- _DO THIS_:
Can you recast every line in all of the entries below as a single numbered list, skipping blank lines and leaving the pictures out?
BEGIN DATA EXTRACT
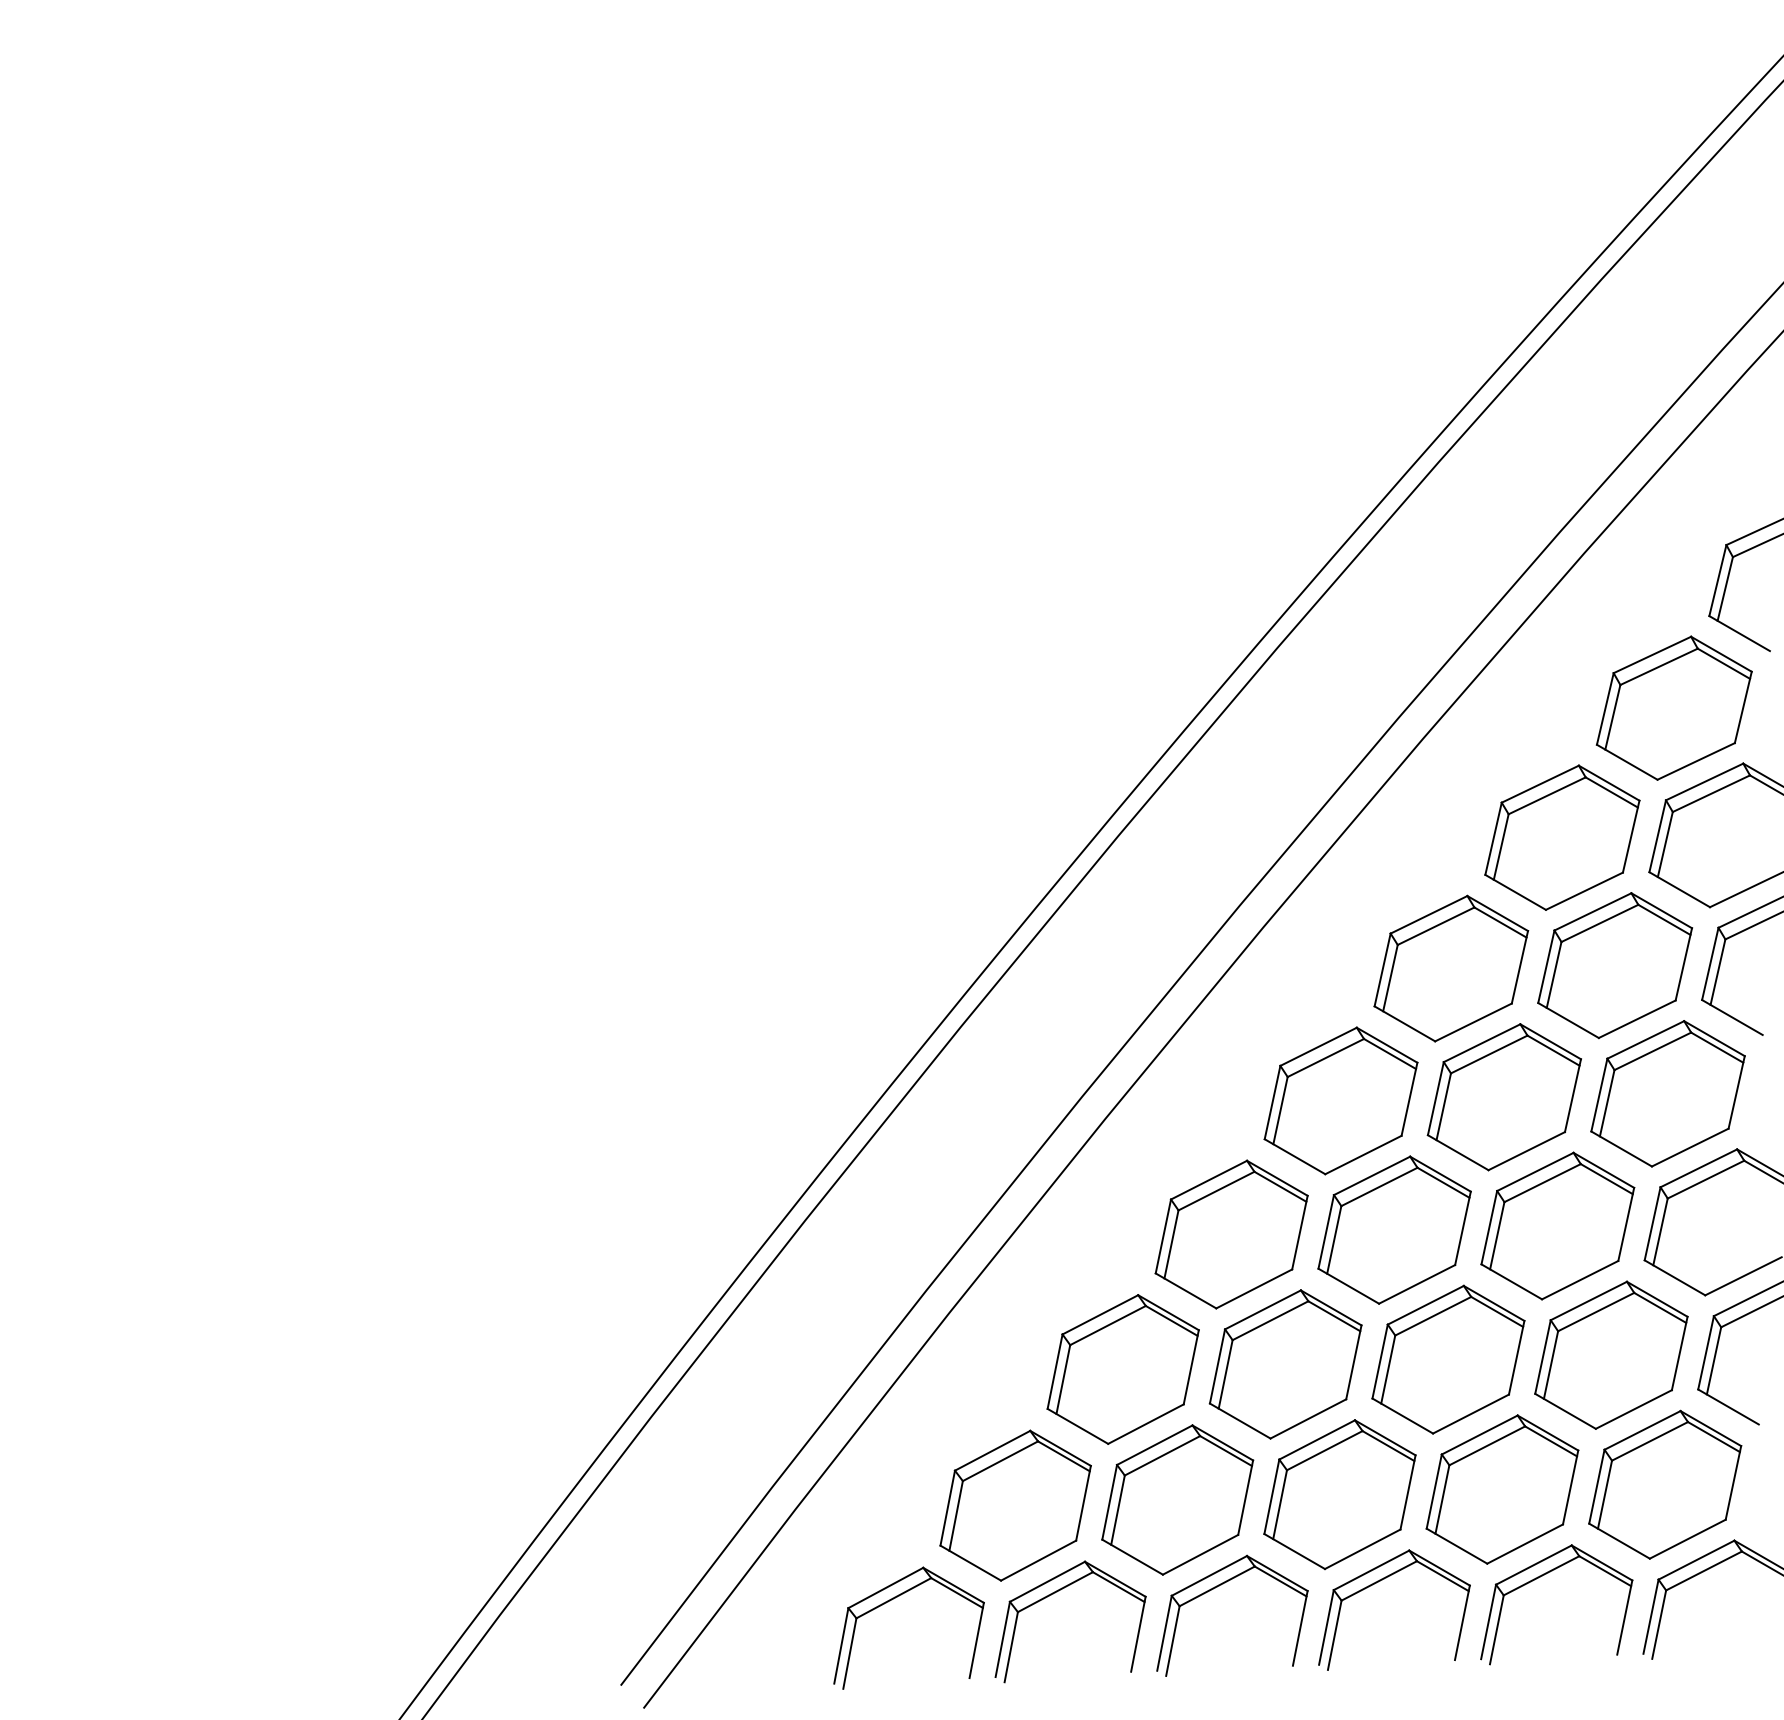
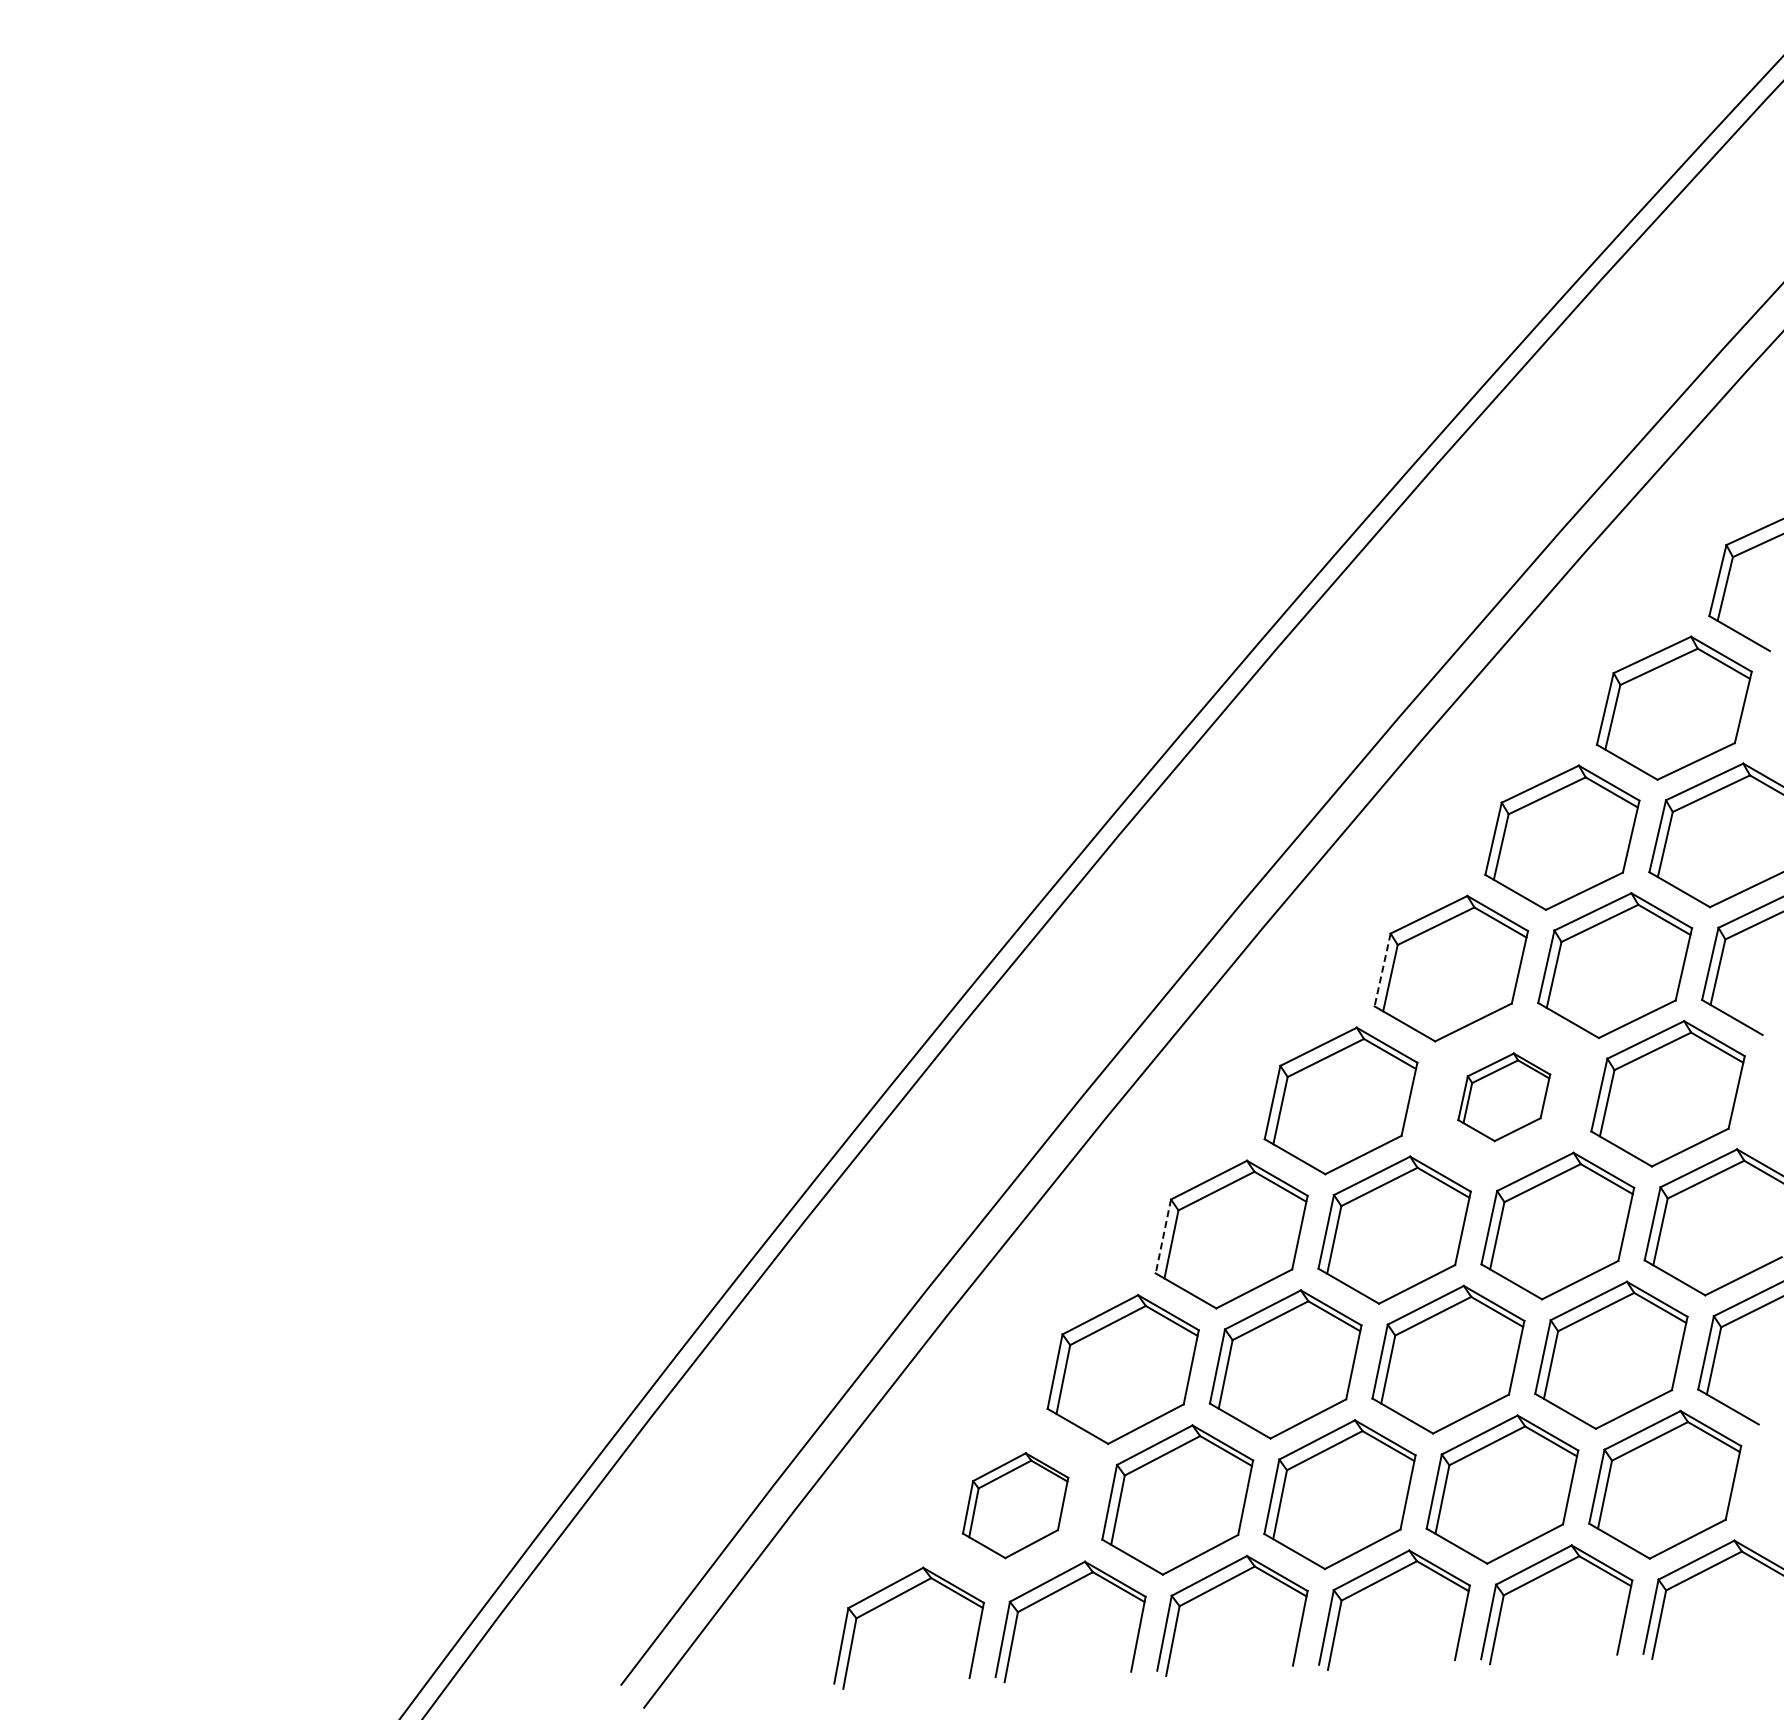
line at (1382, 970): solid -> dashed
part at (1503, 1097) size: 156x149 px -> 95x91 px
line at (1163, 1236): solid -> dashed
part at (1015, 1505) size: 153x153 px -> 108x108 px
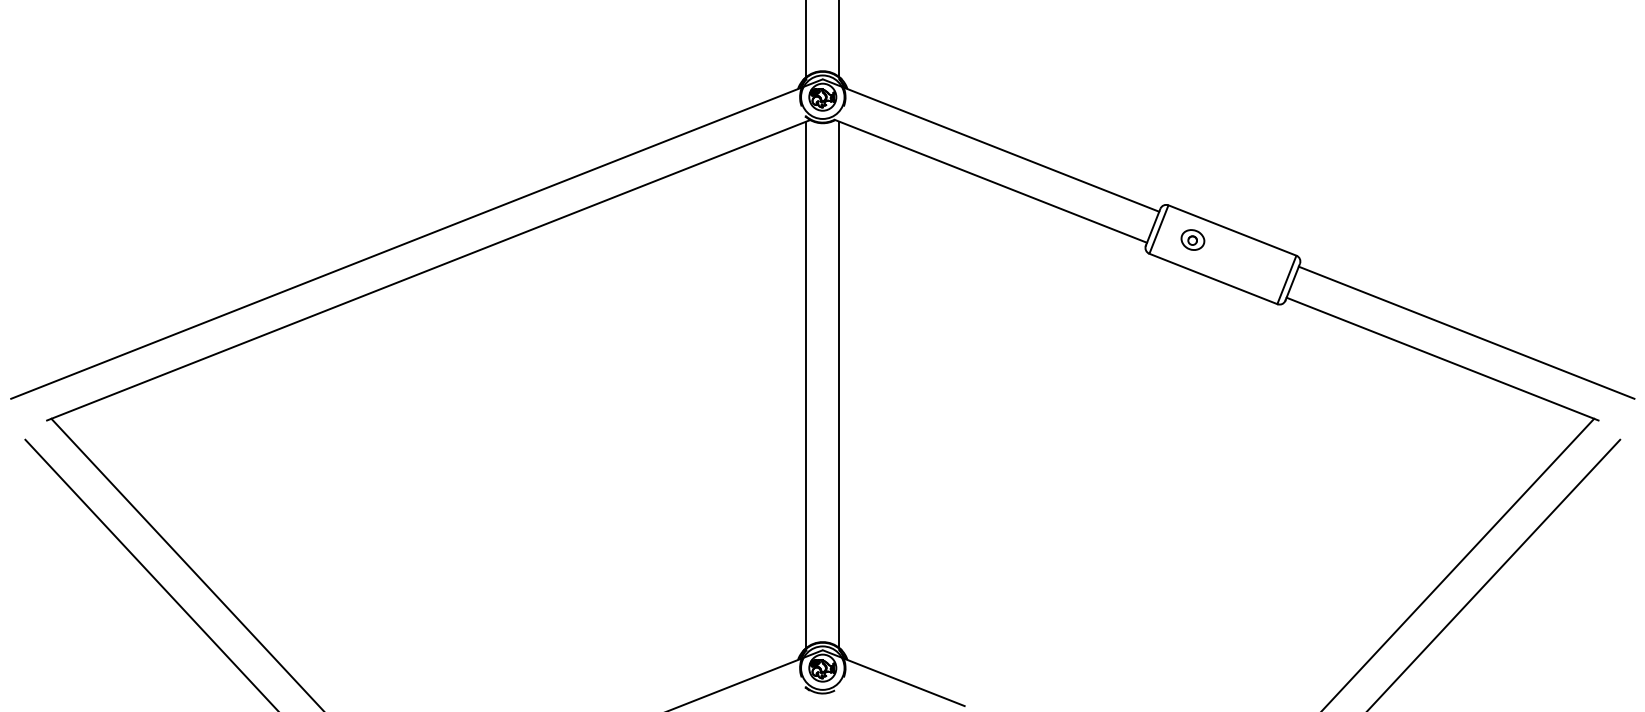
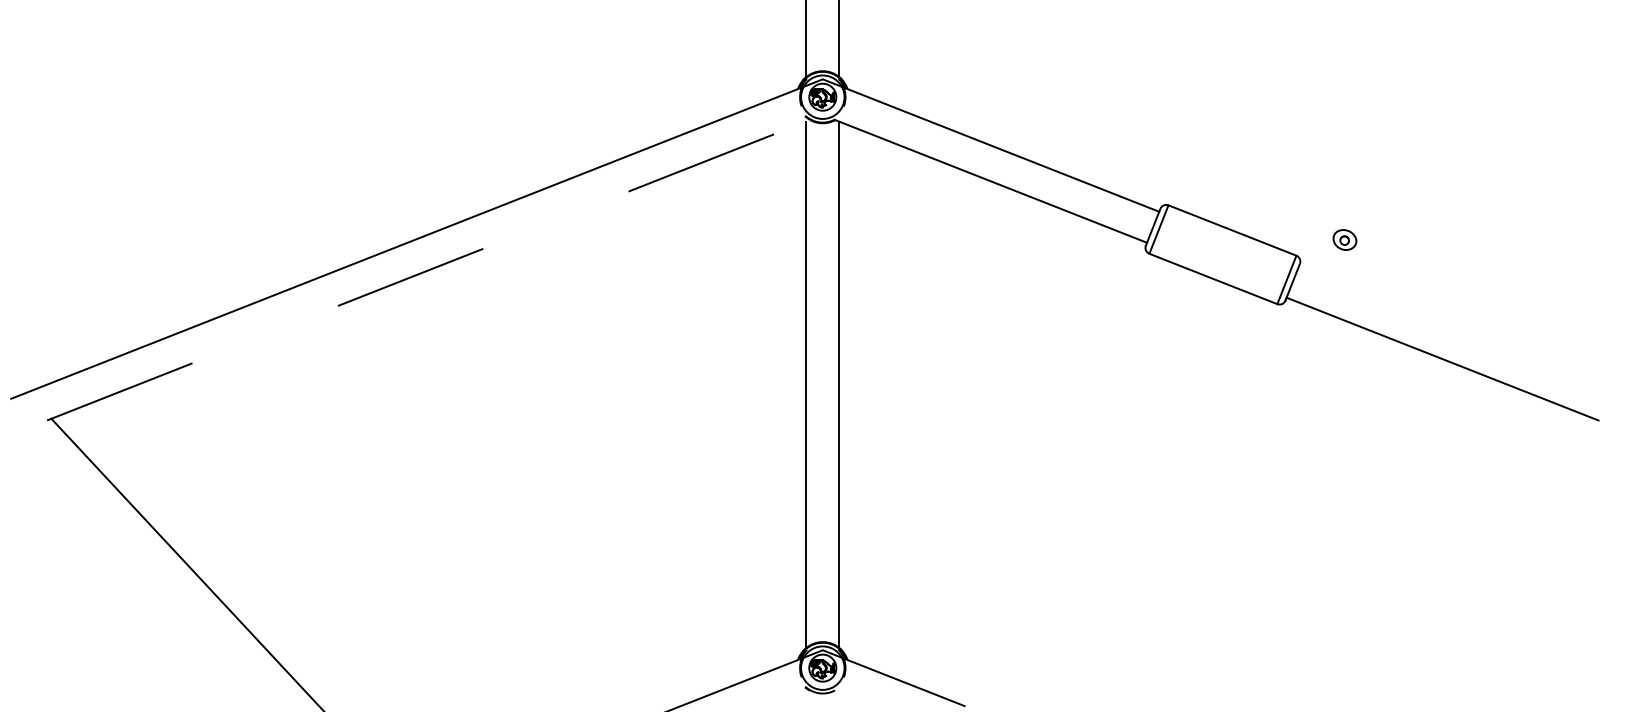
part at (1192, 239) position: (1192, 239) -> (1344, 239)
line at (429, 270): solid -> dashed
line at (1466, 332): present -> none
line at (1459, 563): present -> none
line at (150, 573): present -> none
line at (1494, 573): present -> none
END DATA EXTRACT
- _SOLVED PROBLEM_:
1. line at (1382, 970): solid -> dashed
2. part at (1503, 1097) size: 156x149 px -> 95x91 px
3. line at (1163, 1236): solid -> dashed
4. part at (1015, 1505) size: 153x153 px -> 108x108 px
5. part at (1192, 239) position: (1192, 239) -> (1344, 239)
6. line at (429, 270): solid -> dashed
7. line at (1466, 332): present -> none
8. line at (1459, 563): present -> none
9. line at (150, 573): present -> none
10. line at (1494, 573): present -> none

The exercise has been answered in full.